A l’arrière ? Chaos.
Un essieu oscillant à pivot élevé de la nature la plus simple. Des ressorts hélicoïdaux concentriques et des amortisseurs télescopiques se trouvaient au sommet des tubes oscillants. Renault les appelait « boîtiers de trompette ». Emplacement avant et arrière ? À l’exception des bras à tourillon dans le boîtier de la boîte-pont lui-même, il n’y en avait pas. L’ensemble de l’élément de montage embouti du moteur/boîte-pont/suspension était détachable de la structure de la carrosserie principale.
“L’ensemble de l’élément de montage embouti moteur/boîte-pont/suspension était détachable de la structure de la carrosserie principale.”
Et puis il y a eu les roues. Cette bizarrerie est héritée de la 4CV. Les moyeux d’essieux à l’avant et à l’arrière étaient assez grands. Cinq emplacements de boulons très espacés pour les roues. Les roues elles-mêmes étaient des jantes robustes avec cinq pattes de montage. L’espace au milieu ? De l’air pur et frais.
Cela avait l’air élégant. C’était peu coûteux à construire. Mais il n’a pas été construit pour durer des décennies.
L’avant avait l’air fragile. En cas de collision frontale, ce nez creux se replierait sur le pare-brise en un rien de temps. Les clients ont rapidement remarqué la tendance alarmante des panneaux de carrosserie à rouiller.
Rien de tout cela n’avait d’importance commerciale. Le timing était parfait. L’économie française se redressait. Le monde voulait des voitures modernes. La Dauphine est devenue à la mode presque du jour au lendemain. Paris et d’autres villes françaises regorgeaient de ces petits quatre places.
En 1957, les Français produisaient quotidiennement 700 Renault Dauphine. La 100 000e unité est sortie des chaînes de production en mars, marquant une vitesse de production qui indique que la voiture n’est plus une curiosité de niche. C’était un phénomène de marché de masse.
Renault a su jouer le jeu. Ils ne vendaient pas seulement des voitures ; ils vendaient des images. Brigitte Bardot a été photographiée dans l’un d’entre eux. L’équipe de sport automobile de la marque a couru cinq exemplaires modifiés aux Mille Miglia de 1956. Des boîtes de vitesses à cinq rapports et des moteurs peaufinés ont balayé les quatre premières places de leur catégorie. La voiture classée quatrième n’a pas seulement terminé ; il a survécu à une chute dans un ravin. Ce n’est pas seulement une question de durabilité. C’est de la force brute enveloppée d’élégance.
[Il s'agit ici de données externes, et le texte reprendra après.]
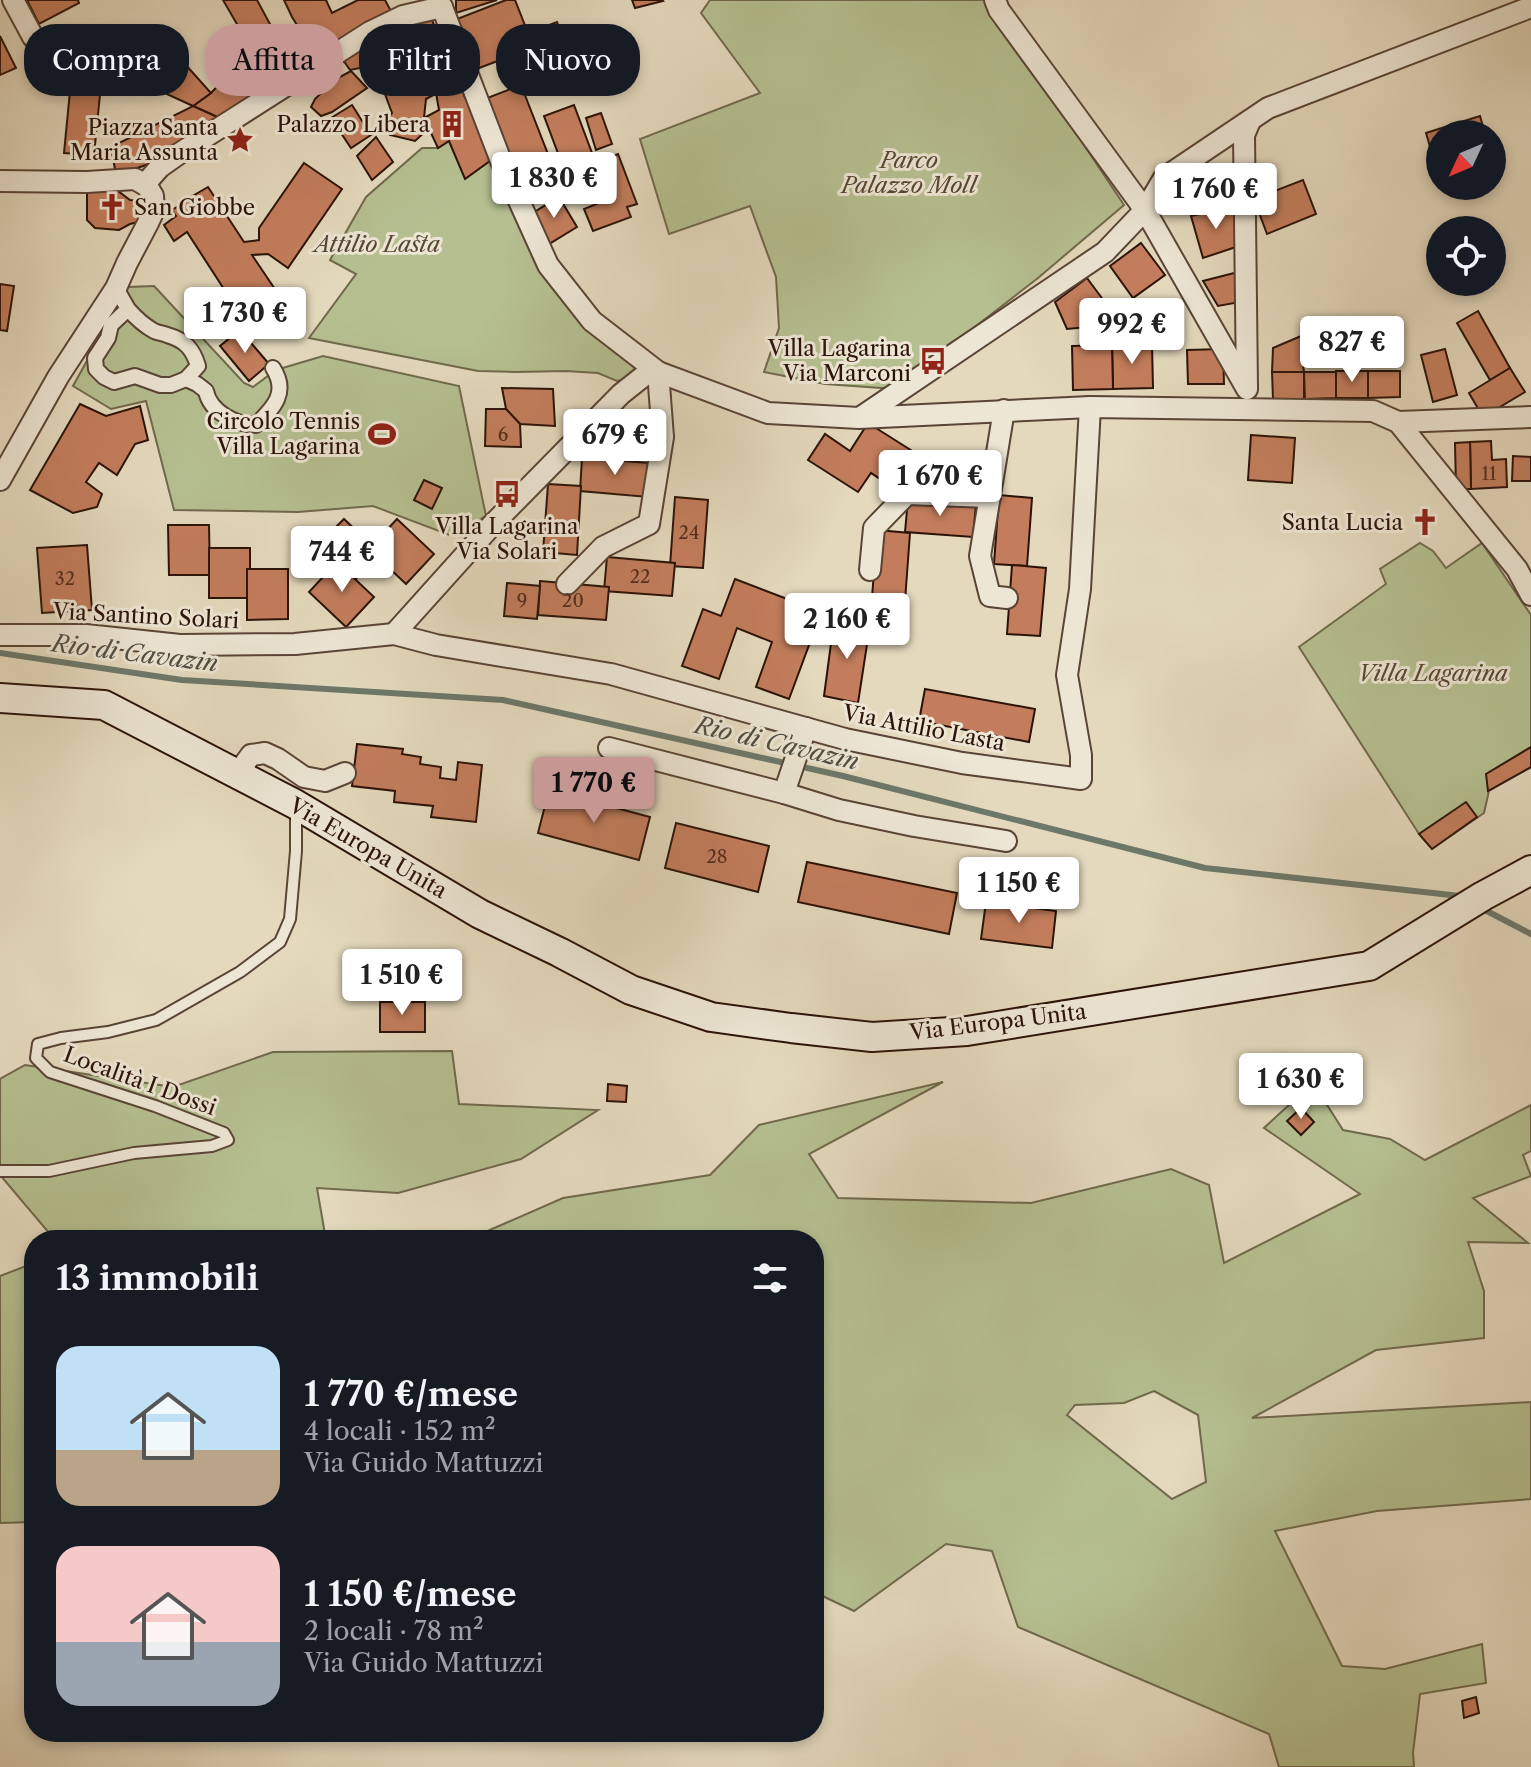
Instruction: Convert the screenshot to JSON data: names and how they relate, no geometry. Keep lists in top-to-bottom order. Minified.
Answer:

La débâcle des importations américaines
Des chaînes de montage sont ouvertes en Angleterre et en Italie. Mais le véritable pari, c’était les États-Unis. Renault a présenté la Dauphine au Salon de l’auto de New York en avril 1956.
Étaient-ils sérieux ?
Ils ont lancé une machine de 30 chevaux sur un marché dominé par les V8 et le chrome. La Dauphine a mis environ 31 secondes pour atteindre 60 mph. Il a eu du mal à s’éloigner des feux rouges. Il ne pouvait certainement pas rivaliser avec une cabine Checker pour l’espace routier. L’idée selon laquelle cette petite berline française conquérirait Main Street USA était optimiste jusqu’à l’illusion.
Ils avaient tort. Rapidement.
Les conducteurs américains trouvaient frustrante la réalité de l’utilisation quotidienne. Vous ne pouviez pas confortablement dépasser 45 mph en deuxième vitesse. La voiture semblait petite. Vulnérable. Partager l’autoroute avec de lourds camions américains donnait à la Dauphine l’impression d’être une boîte de conserve dans une soufflerie.
Il n’y avait qu’un seul avantage : le coût et l’efficacité.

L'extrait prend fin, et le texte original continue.